Das Netz der Sterne by Andreas Brandhorst
Autor:Andreas Brandhorst
Die sprache: deu
Format: epub
Tags: Science Fiction
Herausgeber: Piper
veröffentlicht: 2019-12-01T23:00:00+00:00
60
Die große Doppeltür des Haupteingangs erwies sich als verriegelt, aber einer der Nebeneingänge – die kleine Tür, durch die Tess und ihre beiden jüngeren Brüder Asgard und Trenkor manchmal nach draußen geschlüpft waren – reagierte auf den Berechtigungscode des Signalbands und öffnete sich.
Sie betraten einen stillen Flur, in dem die Nacht Gewicht und Substanz zu bekommen schien. Es roch nach kaltem Staub und Vergessen.

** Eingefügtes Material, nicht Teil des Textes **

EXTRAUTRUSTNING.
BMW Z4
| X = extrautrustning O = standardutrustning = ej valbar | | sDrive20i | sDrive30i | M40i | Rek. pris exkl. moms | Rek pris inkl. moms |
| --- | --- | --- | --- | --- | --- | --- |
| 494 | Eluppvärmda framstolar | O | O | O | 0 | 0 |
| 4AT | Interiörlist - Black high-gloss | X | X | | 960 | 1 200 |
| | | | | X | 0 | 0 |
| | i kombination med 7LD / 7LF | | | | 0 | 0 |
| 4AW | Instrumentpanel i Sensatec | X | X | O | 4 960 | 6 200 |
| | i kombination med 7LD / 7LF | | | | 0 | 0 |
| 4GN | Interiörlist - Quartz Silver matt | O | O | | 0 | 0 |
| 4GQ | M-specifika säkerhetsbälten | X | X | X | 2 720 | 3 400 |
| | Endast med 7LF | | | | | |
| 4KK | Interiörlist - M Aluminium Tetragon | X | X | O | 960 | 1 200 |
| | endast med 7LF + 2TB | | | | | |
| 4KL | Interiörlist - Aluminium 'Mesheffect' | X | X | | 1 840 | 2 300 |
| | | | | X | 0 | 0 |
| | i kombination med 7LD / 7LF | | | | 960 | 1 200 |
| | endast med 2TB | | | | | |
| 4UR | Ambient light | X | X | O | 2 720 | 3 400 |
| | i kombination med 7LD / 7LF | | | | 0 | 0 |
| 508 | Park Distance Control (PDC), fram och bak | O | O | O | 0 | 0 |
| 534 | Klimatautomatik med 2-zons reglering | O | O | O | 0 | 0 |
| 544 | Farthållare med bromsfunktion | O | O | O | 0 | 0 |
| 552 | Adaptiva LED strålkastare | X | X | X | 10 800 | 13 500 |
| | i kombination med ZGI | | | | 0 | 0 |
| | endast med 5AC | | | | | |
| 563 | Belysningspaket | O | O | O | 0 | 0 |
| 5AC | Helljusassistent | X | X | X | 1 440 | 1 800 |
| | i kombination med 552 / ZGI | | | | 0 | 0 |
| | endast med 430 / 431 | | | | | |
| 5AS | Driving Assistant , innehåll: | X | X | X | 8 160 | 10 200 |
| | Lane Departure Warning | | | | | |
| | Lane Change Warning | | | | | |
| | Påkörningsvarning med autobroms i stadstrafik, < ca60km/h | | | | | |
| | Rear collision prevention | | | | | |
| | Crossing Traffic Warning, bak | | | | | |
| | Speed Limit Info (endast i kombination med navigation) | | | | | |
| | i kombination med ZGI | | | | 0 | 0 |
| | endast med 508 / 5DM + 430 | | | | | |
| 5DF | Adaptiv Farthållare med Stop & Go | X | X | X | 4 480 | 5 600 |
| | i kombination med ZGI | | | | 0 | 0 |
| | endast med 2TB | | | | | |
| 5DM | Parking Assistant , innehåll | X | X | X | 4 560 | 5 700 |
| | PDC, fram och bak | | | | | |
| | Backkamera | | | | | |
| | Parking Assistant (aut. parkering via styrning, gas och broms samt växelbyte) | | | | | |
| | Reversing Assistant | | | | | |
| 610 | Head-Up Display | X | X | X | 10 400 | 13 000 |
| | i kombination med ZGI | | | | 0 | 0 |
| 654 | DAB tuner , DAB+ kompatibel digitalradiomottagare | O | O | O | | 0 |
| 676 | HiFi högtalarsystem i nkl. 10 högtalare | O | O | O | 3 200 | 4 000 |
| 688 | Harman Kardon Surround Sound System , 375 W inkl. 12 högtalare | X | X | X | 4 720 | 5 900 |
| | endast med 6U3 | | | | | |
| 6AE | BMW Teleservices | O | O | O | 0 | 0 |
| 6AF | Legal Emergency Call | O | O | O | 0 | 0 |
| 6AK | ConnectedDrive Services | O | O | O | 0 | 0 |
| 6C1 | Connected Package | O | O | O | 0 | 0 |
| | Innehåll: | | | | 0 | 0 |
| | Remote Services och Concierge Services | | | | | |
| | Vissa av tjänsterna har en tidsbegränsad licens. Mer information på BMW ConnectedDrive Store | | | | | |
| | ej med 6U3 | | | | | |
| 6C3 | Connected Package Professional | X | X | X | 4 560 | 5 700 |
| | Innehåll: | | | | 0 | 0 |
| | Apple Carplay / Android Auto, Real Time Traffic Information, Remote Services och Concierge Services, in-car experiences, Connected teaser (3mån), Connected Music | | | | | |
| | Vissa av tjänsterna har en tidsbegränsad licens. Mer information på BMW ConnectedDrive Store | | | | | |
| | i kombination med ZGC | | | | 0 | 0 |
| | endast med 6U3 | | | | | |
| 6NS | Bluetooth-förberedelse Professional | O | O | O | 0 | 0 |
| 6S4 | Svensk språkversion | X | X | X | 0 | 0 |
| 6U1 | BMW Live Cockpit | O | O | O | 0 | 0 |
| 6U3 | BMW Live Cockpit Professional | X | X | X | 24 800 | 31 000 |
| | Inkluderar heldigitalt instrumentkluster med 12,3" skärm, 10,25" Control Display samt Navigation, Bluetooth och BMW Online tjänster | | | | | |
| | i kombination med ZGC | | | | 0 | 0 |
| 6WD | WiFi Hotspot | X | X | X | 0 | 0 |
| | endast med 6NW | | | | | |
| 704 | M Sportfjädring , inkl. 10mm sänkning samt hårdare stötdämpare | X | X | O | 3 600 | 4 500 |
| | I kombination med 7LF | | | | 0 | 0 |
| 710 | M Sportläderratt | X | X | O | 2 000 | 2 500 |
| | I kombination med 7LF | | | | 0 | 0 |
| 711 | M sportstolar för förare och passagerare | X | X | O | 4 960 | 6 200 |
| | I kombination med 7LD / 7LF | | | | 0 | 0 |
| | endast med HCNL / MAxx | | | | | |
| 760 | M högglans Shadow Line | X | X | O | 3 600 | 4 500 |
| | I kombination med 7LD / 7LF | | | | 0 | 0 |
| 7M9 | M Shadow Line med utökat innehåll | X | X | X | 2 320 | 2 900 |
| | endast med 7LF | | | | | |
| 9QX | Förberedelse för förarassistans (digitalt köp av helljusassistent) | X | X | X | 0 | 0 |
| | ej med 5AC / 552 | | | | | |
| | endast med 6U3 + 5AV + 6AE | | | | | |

Das Licht von Zaras Lampe strich über alte Möbel, das braune Holz so dunkel, dass es fast so schwarz wirkte wie das Obsidian. Tess strich mit den Fingerkuppen darüber, die Spuren im Staub hinterließen.

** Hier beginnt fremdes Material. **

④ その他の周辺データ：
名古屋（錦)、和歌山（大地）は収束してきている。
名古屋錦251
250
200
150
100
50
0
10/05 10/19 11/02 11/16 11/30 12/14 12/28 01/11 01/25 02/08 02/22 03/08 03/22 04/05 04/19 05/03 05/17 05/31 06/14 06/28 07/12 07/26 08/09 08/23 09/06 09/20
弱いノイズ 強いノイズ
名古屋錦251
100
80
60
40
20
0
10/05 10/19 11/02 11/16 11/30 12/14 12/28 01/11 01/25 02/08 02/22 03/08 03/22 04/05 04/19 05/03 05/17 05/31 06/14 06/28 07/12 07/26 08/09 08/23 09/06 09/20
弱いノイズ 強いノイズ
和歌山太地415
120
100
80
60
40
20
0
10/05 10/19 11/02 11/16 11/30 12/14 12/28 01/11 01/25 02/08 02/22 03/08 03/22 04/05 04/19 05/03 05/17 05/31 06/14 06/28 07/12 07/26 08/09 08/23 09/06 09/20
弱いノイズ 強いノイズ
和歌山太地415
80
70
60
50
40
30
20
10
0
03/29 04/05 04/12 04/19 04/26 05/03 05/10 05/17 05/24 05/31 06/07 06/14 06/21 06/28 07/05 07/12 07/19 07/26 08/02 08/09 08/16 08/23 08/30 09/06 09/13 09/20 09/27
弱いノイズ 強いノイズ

»Auch dies ist neu«, sagte sie. »Mein Traum hörte am Ufer des Obsidians auf.« Sie deutete auf eine Truhe. »Als ich klein war, erschien mir der Flur breit und lang und die Truhe riesengroß – ich musste mich auf die Zehenspitzen stellen, um darüber hinwegzusehen.«
»Hier habt ihr gelebt?« Zara öffnete eine der Türen und leuchtete in einen Vorratsraum mit leeren Regalen und leeren Schränken.

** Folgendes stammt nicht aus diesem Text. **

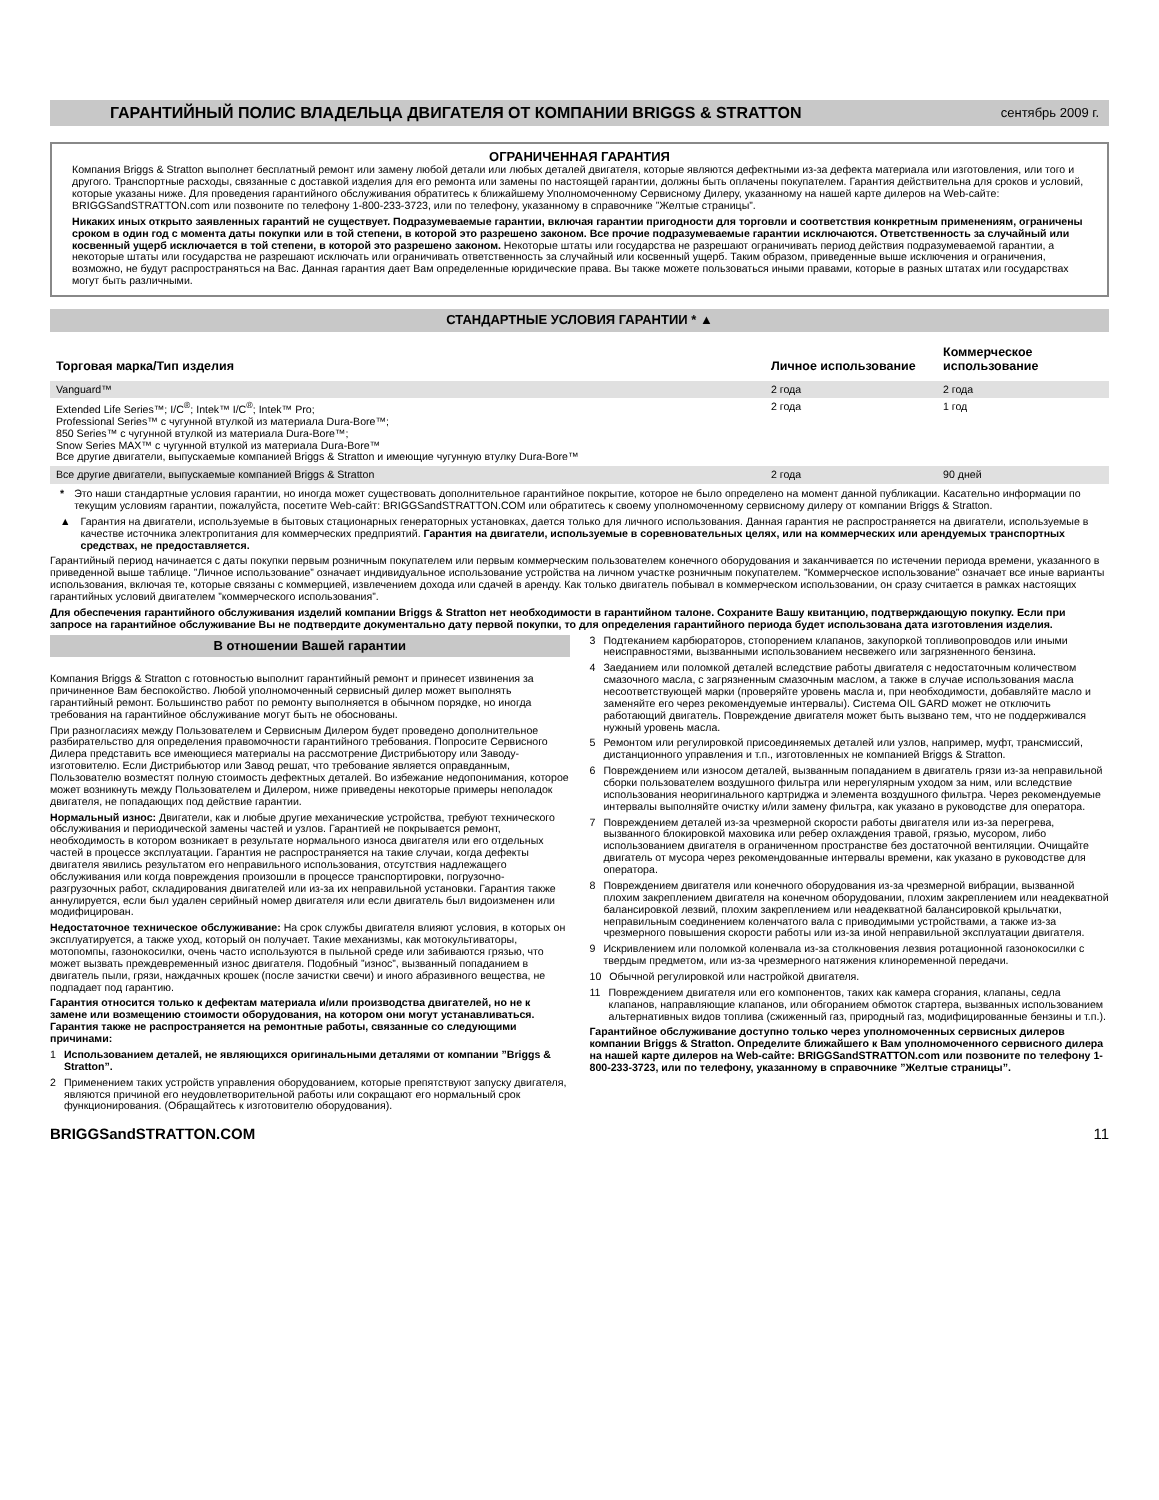ГАРАНТИЙНЫЙ ПОЛИС ВЛАДЕЛЬЦА ДВИГАТЕЛЯ ОТ КОМПАНИИ BRIGGS & STRATTON
сентябрь 2009 г.
ОГРАНИЧЕННАЯ ГАРАНТИЯ
Компания Briggs & Stratton выполнет бесплатный ремонт или замену любой детали или любых деталей двигателя, которые являются дефектными из-за дефекта материала или изготовления, или того и другого. Транспортные расходы, связанные с доставкой изделия для его ремонта или замены по настоящей гарантии, должны быть оплачены покупателем. Гарантия действительна для сроков и условий, которые указаны ниже. Для проведения гарантийного обслуживания обратитесь к ближайшему Уполномоченному Сервисному Дилеру, указанному на нашей карте дилеров на Web-сайте: BRIGGSandSTRATTON.com или позвоните по телефону 1-800-233-3723, или по телефону, указанному в справочнике ”Желтые страницы”.
Никаких иных открыто заявленных гарантий не существует. Подразумеваемые гарантии, включая гарантии пригодности для торговли и соответствия конкретным применениям, ограничены сроком в один год с момента даты покупки или в той степени, в которой это разрешено законом. Все прочие подразумеваемые гарантии исключаются. Ответственность за случайный или косвенный ущерб исключается в той степени, в которой это разрешено законом. Некоторые штаты или государства не разрешают ограничивать период действия подразумеваемой гарантии, а некоторые штаты или государства не разрешают исключать или ограничивать ответственность за случайный или косвенный ущерб. Таким образом, приведенные выше исключения и ограничения, возможно, не будут распространяться на Вас. Данная гарантия дает Вам определенные юридические права. Вы также можете пользоваться иными правами, которые в разных штатах или государствах могут быть различными.
СТАНДАРТНЫЕ УСЛОВИЯ ГАРАНТИИ * ▲
| Торговая марка/Тип изделия | Личное использование | Коммерческое использование |
| --- | --- | --- |
| Vanguard™ | 2 года | 2 года |
| Extended Life Series™; I/C<sup>®</sup>; Intek™ I/C<sup>®</sup>; Intek™ Pro; Professional Series™ с чугунной втулкой из материала Dura-Bore™; 850 Series™ с чугунной втулкой из материала Dura-Bore™; Snow Series MAX™ с чугунной втулкой из материала Dura-Bore™ Все другие двигатели, выпускаемые компанией Briggs & Stratton и имеющие чугунную втулку Dura-Bore™ | 2 года | 1 год |
| Все другие двигатели, выпускаемые компанией Briggs & Stratton | 2 года | 90 дней |
* Это наши стандартные условия гарантии, но иногда может существовать дополнительное гарантийное покрытие, которое не было определено на момент данной публикации. Касательно информации по текущим условиям гарантии, пожалуйста, посетите Web-сайт: BRIGGSandSTRATTON.COM или обратитесь к своему уполномоченному сервисному дилеру от компании Briggs & Stratton.
▲ Гарантия на двигатели, используемые в бытовых стационарных генераторных установках, дается только для личного использования. Данная гарантия не распространяется на двигатели, используемые в качестве источника электропитания для коммерческих предприятий. Гарантия на двигатели, используемые в соревновательных целях, или на коммерческих или арендуемых транспортных средствах, не предоставляется.
Гарантийный период начинается с даты покупки первым розничным покупателем или первым коммерческим пользователем конечного оборудования и заканчивается по истечении периода времени, указанного в приведенной выше таблице. ”Личное использование” означает индивидуальное использование устройства на личном участке розничным покупателем. ”Коммерческое использование” означает все иные варианты использования, включая те, которые связаны с коммерцией, извлечением дохода или сдачей в аренду. Как только двигатель побывал в коммерческом использовании, он сразу считается в рамках настоящих гарантийных условий двигателем ”коммерческого использования”.
Для обеспечения гарантийного обслуживания изделий компании Briggs & Stratton нет необходимости в гарантийном талоне. Сохраните Вашу квитанцию, подтверждающую покупку. Если при запросе на гарантийное обслуживание Вы не подтвердите документально дату первой покупки, то для определения гарантийного периода будет использована дата изготовления изделия.
В отношении Вашей гарантии
Компания Briggs & Stratton с готовностью выполнит гарантийный ремонт и принесет извинения за причиненное Вам беспокойство. Любой уполномоченный сервисный дилер может выполнять гарантийный ремонт. Большинство работ по ремонту выполняется в обычном порядке, но иногда требования на гарантийное обслуживание могут быть не обоснованы.
При разногласиях между Пользователем и Сервисным Дилером будет проведено дополнительное разбирательство для определения правомочности гарантийного требования. Попросите Сервисного Дилера представить все имеющиеся материалы на рассмотрение Дистрибьютору или Заводу-изготовителю. Если Дистрибьютор или Завод решат, что требование является оправданным, Пользователю возместят полную стоимость дефектных деталей. Во избежание недопонимания, которое может возникнуть между Пользователем и Дилером, ниже приведены некоторые примеры неполадок двигателя, не попадающих под действие гарантии.
Нормальный износ: Двигатели, как и любые другие механические устройства, требуют технического обслуживания и периодической замены частей и узлов. Гарантией не покрывается ремонт, необходимость в котором возникает в результате нормального износа двигателя или его отдельных частей в процессе эксплуатации. Гарантия не распространяется на такие случаи, когда дефекты двигателя явились результатом его неправильного использования, отсутствия надлежащего обслуживания или когда повреждения произошли в процессе транспортировки, погрузочно-разгрузочных работ, складирования двигателей или из-за их неправильной установки. Гарантия также аннулируется, если был удален серийный номер двигателя или если двигатель был видоизменен или модифицирован.
Недостаточное техническое обслуживание: На срок службы двигателя влияют условия, в которых он эксплуатируется, а также уход, который он получает. Такие механизмы, как мотокультиваторы, мотопомпы, газонокосилки, очень часто используются в пыльной среде или забиваются грязью, что может вызвать преждевременный износ двигателя. Подобный ”износ”, вызванный попаданием в двигатель пыли, грязи, наждачных крошек (после зачистки свечи) и иного абразивного вещества, не подпадает под гарантию.
Гарантия относится только к дефектам материала и/или производства двигателей, но не к замене или возмещению стоимости оборудования, на котором они могут устанавливаться. Гарантия также не распространяется на ремонтные работы, связанные со следующими причинами:
1 Использованием деталей, не являющихся оригинальными деталями от компании ”Briggs & Stratton”.
2 Применением таких устройств управления оборудованием, которые препятствуют запуску двигателя, являются причиной его неудовлетворительной работы или сокращают его нормальный срок функционирования. (Обращайтесь к изготовителю оборудования).
3 Подтеканием карбюраторов, стопорением клапанов, закупоркой топливопроводов или иными неисправностями, вызванными использованием несвежего или загрязненного бензина.
4 Заеданием или поломкой деталей вследствие работы двигателя с недостаточным количеством смазочного масла, с загрязненным смазочным маслом, а также в случае использования масла несоответствующей марки (проверяйте уровень масла и, при необходимости, добавляйте масло и заменяйте его через рекомендуемые интервалы). Система OIL GARD может не отключить работающий двигатель. Повреждение двигателя может быть вызвано тем, что не поддерживался нужный уровень масла.
5 Ремонтом или регулировкой присоединяемых деталей или узлов, например, муфт, трансмиссий, дистанционного управления и т.п., изготовленных не компанией Briggs & Stratton.
6 Повреждением или износом деталей, вызванным попаданием в двигатель грязи из-за неправильной сборки пользователем воздушного фильтра или нерегулярным уходом за ним, или вследствие использования неоригинального картриджа и элемента воздушного фильтра. Через рекомендуемые интервалы выполняйте очистку и/или замену фильтра, как указано в руководстве для оператора.
7 Повреждением деталей из-за чрезмерной скорости работы двигателя или из-за перегрева, вызванного блокировкой маховика или ребер охлаждения травой, грязью, мусором, либо использованием двигателя в ограниченном пространстве без достаточной вентиляции. Очищайте двигатель от мусора через рекомендованные интервалы времени, как указано в руководстве для оператора.
8 Повреждением двигателя или конечного оборудования из-за чрезмерной вибрации, вызванной плохим закреплением двигателя на конечном оборудовании, плохим закреплением или неадекватной балансировкой лезвий, плохим закреплением или неадекватной балансировкой крыльчатки, неправильным соединением коленчатого вала с приводимыми устройствами, а также из-за чрезмерного повышения скорости работы или из-за иной неправильной эксплуатации двигателя.
9 Искривлением или поломкой коленвала из-за столкновения лезвия ротационной газонокосилки с твердым предметом, или из-за чрезмерного натяжения клиноременной передачи.
10 Обычной регулировкой или настройкой двигателя.
11 Повреждением двигателя или его компонентов, таких как камера сгорания, клапаны, седла клапанов, направляющие клапанов, или обгоранием обмоток стартера, вызванных использованием альтернативных видов топлива (сжиженный газ, природный газ, модифицированные бензины и т.п.).
Гарантийное обслуживание доступно только через уполномоченных сервисных дилеров компании Briggs & Stratton. Определите ближайшего к Вам уполномоченного сервисного дилера на нашей карте дилеров на Web-сайте: BRIGGSandSTRATTON.com или позвоните по телефону 1-800-233-3723, или по телефону, указанному в справочнике ”Желтые страницы”.
BRIGGSandSTRATTON.COM 11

»Meine Geschwister und ich sind hier aufgewachsen.« Tess deutete zu einer Treppe, die sich am Rand des Lampenscheins abzeichnete. »Unsere Zimmer befinden sich oben.«
Während sie die Stufen erklommen, umgeben von Stille, fuhr Tess fort: »Dies war das letzte Anwesen unserer Familie auf Rosengarten. Mein Großvater Frederik Ibrahim Velazca und seine Frau Esmeralda, die letzten terranischen Velazcas, besaßen viel mehr auf der Erde, einige Archipele am Äquator und tief im Süden, bei Antarktika, außerdem mehrere Industriestädte auf dem Mond und auf dem Mars. Aber falsche wirtschaftliche Entscheidungen und politische Auseinandersetzungen führten zum Niedergang der terranischen Velazca-Dynastie.«
»Politische Auseinandersetzungen? Mit dem Neuen Republikanischen Konzil und Interkosmika?«
»Vor allem mit Interkosmika, glaube ich.« Tess blieb am oberen Ende der Treppe stehen, lauschte für einen Moment der Stille und glaubte, in ihr Stimmen aus der Vergangenheit zu hören: ein Lachen von ihrer größeren Schwester Anita; Asgard und Trenkor, die irgendwo im Dunkel der Jahre leise miteinander stritten; ihr Vater Solomar, der mit strenger Miene Vernunft verlangte; ihre Mutter Amandea, die mit klarer, heller Stimme für Tess und die Brüder sang, bevor die Drehwurm-Infektion ihr Lieder und Kraft nahm. »Hier auf Rosengarten ging der Niedergang weiter. Wir haben ein Anwesen nach dem anderen verloren, bis uns schließlich nur noch das hier blieb.«
»Ihr hattet Schulden«, sagte Zara. »Anita hat mir davon erzählt. Ein gerichtlich sanktioniertes Obligat. Sie musste sich bei Interkosmika verpflichten, damit ihr dieses Haus behalten konntet.«
»Ja, und dann ist sie abtrünnig geworden.« Es klang zu scharf. Sanfter fügte Tess hinzu: »Ihre Abtrünnigkeit hat mich gezwungen, in den Dienst von Interkosmika zu treten.«
»Wir haben schon darüber gesprochen, was mit ›abtrünnig‹ wirklich gemeint ist«, sagte Zara. »Auch Worte sind Waffen, Tess.« Sie deutete in die Runde. »Ihr seid reich gewesen, aber Interkosmika hat euch ruiniert. Ob arm oder reich, Interkosmika frisst alle. Ich frage mich, wie die Situation jetzt aussieht, nach fünfundzwanzig Jahren.«
»Vielleicht weiß Ida inzwischen darüber Bescheid und kann es uns sagen, wenn wir zurückkehren.« Tess ging einige Meter durch den Flur. »Das war mein Zimmer.«
Sie öffnete die Tür und sah nur tiefe Schatten, bis Zara kam und mit der Stablampe leuchtete.